To call the Catalan boring is completely ridiculous, it is a varied opening with all sorts of possibilities. I play it from time to time, and I can promise that it gives White good chances, often of a very tactical nature. Sometimes, if Black is well booked and wants to play safe, it does less to sterile equality, but at my level, I can promise, gripes are either parroting something someone read somewhere, or else a whinge about Black's prospects.
As for truly boring openings, I am surprised that Petroff's Defence with Qe2 didn't feature on your list, or the Exchange Slav. There are many other candidates. I think, though, that what is boring is, to some degree, dependent on playing level. GMs might think the Marshall Gambit to the Ruy Lopez, a boring drawing line, but, frankly, I would be terrified to have to play either side.
Matt Mackenzie wrote:
John Upham wrote:
I would also include the Sicilian Alapin in the banned list!
It was inevitable somebody would include it of course
I have, of course, played loads of interesting and at times exciting games in said opening - as have all the fellow devotees I know of. Seriously, I don't see how it can really be compared to dross like 1d4 d5 2e3 stodges or the Exchange Slav/Ruy/French/QGD (the last named being what Fischer famously once described as epitomising all he disliked about chess, IIRC) But as ever, each to their own
Agreed, Matt, it's a bit daft including Anti-Sicilians in the list as being boring. Well, perhaps some Moscow lines and some Alapin lines, but really! I think that Sicilian Defence players
are boring, they sit there behind their dull books of forced lines that they have been studying and plotting since when they were pustulous teenaged oiks with chocolate besmeared limp handshakes (some still are...), and then complain when White players decide that they would rather not discover the latest innovation on move 35 in the Chinese Dragon. I found Sicilian players so boring that I actually gave up on 1. e4 and now just wheel it out from time to time for old time's sake.
As for the Exchange QGD, well it's a bit dull, but it can be very effective, even at World Championship level.
Agree about the Collie and other terrier openings, dull, dull, dull. Stonewall Attack, which is probably so called only by players of approximately 120 standard who probably have dozens of victims of similar grade who couldn't foresee a Greek Gift, even if the whole of the playing hall were simultaneously to bellow "Watch out on h7!"
Exchange Slav is very dull, but as Black I almost always draw against White players with much higher grades and win against players of lower grades, so I can't really complain.

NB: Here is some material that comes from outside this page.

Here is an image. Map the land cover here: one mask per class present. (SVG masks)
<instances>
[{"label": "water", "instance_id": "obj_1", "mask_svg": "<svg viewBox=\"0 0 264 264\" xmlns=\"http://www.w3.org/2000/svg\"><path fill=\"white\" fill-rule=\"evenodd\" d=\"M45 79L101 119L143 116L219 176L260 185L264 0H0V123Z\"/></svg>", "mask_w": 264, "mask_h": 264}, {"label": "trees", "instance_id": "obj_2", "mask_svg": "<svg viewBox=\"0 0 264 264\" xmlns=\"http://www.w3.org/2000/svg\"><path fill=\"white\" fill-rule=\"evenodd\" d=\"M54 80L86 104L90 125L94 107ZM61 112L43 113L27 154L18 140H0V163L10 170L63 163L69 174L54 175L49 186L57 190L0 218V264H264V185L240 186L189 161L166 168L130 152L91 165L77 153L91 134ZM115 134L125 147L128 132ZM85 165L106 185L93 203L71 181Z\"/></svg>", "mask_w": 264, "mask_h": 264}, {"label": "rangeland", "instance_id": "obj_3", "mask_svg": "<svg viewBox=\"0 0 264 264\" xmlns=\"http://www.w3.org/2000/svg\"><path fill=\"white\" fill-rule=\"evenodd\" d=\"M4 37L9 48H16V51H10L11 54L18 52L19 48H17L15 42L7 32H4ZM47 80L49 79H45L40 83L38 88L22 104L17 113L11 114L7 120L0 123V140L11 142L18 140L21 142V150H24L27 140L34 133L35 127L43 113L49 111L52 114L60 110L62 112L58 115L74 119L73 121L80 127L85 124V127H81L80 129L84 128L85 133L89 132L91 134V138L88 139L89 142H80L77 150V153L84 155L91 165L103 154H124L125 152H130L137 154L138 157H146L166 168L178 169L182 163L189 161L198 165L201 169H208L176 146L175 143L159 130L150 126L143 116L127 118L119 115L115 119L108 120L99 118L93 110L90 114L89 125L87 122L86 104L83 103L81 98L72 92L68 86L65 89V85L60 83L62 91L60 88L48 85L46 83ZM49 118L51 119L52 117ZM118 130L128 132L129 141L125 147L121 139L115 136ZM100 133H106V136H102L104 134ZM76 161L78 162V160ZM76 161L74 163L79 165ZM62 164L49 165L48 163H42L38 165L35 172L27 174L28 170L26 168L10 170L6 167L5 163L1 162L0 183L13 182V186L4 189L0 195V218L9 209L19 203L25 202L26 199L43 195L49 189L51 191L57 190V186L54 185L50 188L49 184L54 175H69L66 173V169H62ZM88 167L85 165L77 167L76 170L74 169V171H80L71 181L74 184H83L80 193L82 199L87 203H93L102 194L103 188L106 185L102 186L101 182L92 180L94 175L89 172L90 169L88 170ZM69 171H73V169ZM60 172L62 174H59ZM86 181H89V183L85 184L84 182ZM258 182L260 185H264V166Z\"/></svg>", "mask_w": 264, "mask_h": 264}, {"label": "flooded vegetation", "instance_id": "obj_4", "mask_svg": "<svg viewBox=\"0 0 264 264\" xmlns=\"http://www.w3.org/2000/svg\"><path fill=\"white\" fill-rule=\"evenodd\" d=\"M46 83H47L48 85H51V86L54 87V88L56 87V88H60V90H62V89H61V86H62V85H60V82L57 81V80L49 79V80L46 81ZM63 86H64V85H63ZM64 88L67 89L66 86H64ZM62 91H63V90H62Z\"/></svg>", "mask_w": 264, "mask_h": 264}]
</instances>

One line that can be sterile is the Bxe4 sac main line in the Slav, but there are actually many more possibilities for both sides than the books give it credit for. Actually, with the exception of the really boring exchange lines, I find that if you play an opening with a forced drawing lines (e.g. the 5... Nd7 line in Alekhines Defence, allowing the Nf7 sac, which can be followed up by Qh5+, Qg4+, Qh5+, etc.), that the invitation is only very rarely taken up.